__Exercise requirements__
Report each line below that carries the word "style".
====
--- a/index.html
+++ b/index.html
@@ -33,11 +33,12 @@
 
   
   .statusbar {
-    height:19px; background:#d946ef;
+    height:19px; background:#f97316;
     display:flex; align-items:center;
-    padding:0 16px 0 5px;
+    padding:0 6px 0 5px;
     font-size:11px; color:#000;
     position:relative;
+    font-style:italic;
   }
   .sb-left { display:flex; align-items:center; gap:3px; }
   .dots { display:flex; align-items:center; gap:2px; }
====
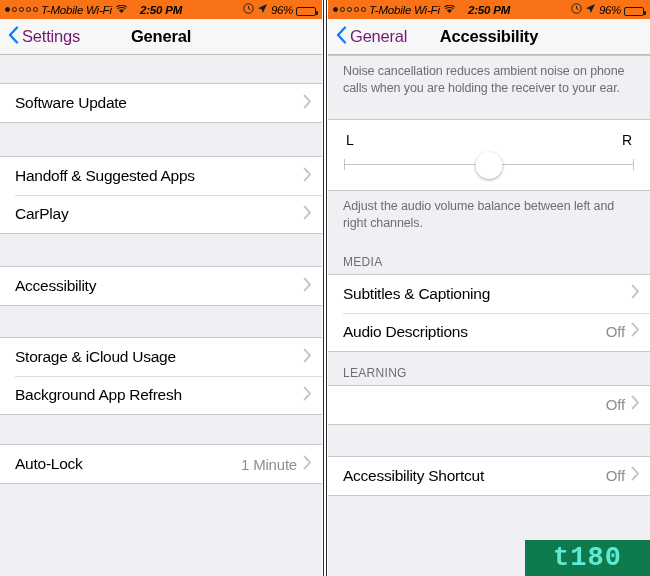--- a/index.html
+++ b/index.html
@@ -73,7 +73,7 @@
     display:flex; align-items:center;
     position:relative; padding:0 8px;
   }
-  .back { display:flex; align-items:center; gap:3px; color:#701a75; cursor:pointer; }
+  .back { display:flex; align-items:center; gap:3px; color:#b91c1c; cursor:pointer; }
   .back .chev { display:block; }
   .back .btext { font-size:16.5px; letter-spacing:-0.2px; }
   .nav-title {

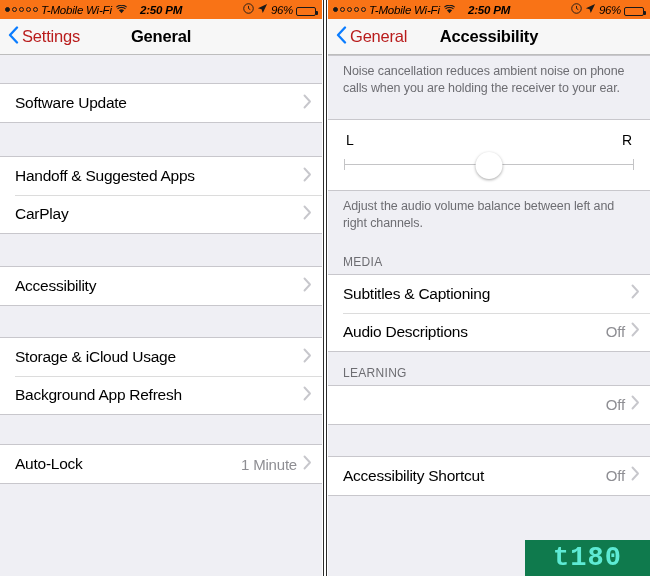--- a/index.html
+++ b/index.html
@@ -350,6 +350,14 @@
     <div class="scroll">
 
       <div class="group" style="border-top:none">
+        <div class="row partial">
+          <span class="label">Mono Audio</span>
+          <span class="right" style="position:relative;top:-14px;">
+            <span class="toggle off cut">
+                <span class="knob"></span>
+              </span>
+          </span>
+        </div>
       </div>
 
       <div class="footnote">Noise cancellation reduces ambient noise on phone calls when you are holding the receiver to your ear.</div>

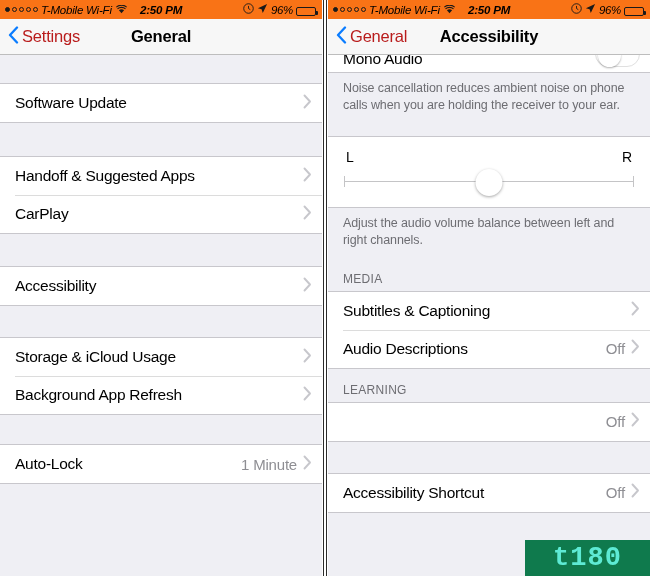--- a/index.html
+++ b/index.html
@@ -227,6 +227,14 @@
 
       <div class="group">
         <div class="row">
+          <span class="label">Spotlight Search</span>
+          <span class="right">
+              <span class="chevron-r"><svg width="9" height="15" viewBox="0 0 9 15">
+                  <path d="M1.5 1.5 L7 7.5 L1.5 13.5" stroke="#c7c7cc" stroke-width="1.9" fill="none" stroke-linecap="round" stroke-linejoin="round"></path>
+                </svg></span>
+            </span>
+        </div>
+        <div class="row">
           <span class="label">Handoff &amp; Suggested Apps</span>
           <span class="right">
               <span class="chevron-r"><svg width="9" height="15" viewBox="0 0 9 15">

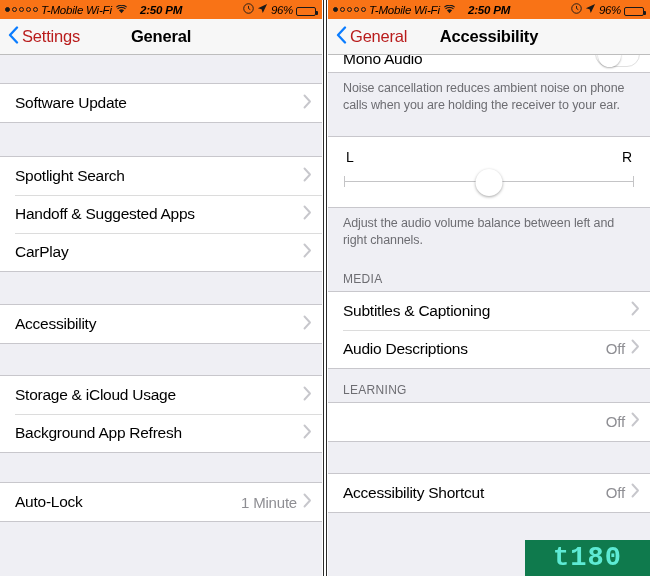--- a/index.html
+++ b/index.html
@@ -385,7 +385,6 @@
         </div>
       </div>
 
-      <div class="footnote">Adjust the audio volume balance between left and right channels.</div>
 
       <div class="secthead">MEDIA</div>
====
__Solution for this task__
+    font-style:italic;
       <div class="group" style="border-top:none">
+          <span class="right" style="position:relative;top:-14px;">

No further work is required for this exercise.